╭──

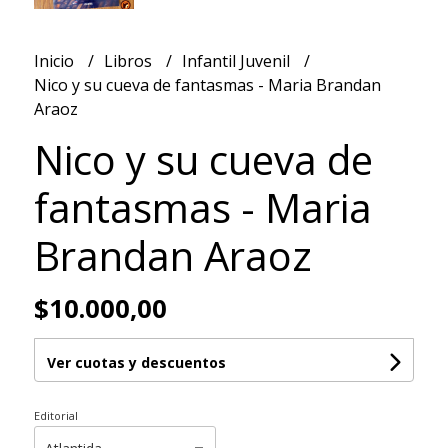
Inicio
Libros
Infantil Juvenil
Nico y su cueva de fantasmas - Maria Brandan
Araoz
Nico y su cueva de
fantasmas - Maria
Brandan Araoz
$10.000,00
Ver cuotas y descuentos
Editorial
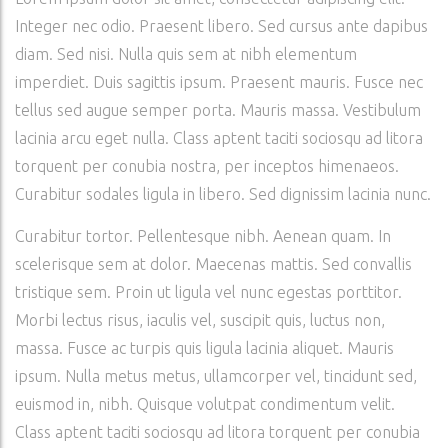
Integer nec odio. Praesent libero. Sed cursus ante dapibus
diam. Sed nisi. Nulla quis sem at nibh elementum
imperdiet. Duis sagittis ipsum. Praesent mauris. Fusce nec
tellus sed augue semper porta. Mauris massa. Vestibulum
lacinia arcu eget nulla. Class aptent taciti sociosqu ad litora
torquent per conubia nostra, per inceptos himenaeos.
Curabitur sodales ligula in libero. Sed dignissim lacinia nunc.
Curabitur tortor. Pellentesque nibh. Aenean quam. In
scelerisque sem at dolor. Maecenas mattis. Sed convallis
tristique sem. Proin ut ligula vel nunc egestas porttitor.
Morbi lectus risus, iaculis vel, suscipit quis, luctus non,
massa. Fusce ac turpis quis ligula lacinia aliquet. Mauris
ipsum. Nulla metus metus, ullamcorper vel, tincidunt sed,
euismod in, nibh. Quisque volutpat condimentum velit.
Class aptent taciti sociosqu ad litora torquent per conubia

╰──

- **What you are asked to do**:
Copy the lines of the records from the line containing "Integer nec odio." through the line containing "scelerisque sem at", keeping each line unchanged.

- **Solution for this exercise**:
Integer nec odio. Praesent libero. Sed cursus ante dapibus
diam. Sed nisi. Nulla quis sem at nibh elementum
imperdiet. Duis sagittis ipsum. Praesent mauris. Fusce nec
tellus sed augue semper porta. Mauris massa. Vestibulum
lacinia arcu eget nulla. Class aptent taciti sociosqu ad litora
torquent per conubia nostra, per inceptos himenaeos.
Curabitur sodales ligula in libero. Sed dignissim lacinia nunc.
Curabitur tortor. Pellentesque nibh. Aenean quam. In
scelerisque sem at dolor. Maecenas mattis. Sed convallis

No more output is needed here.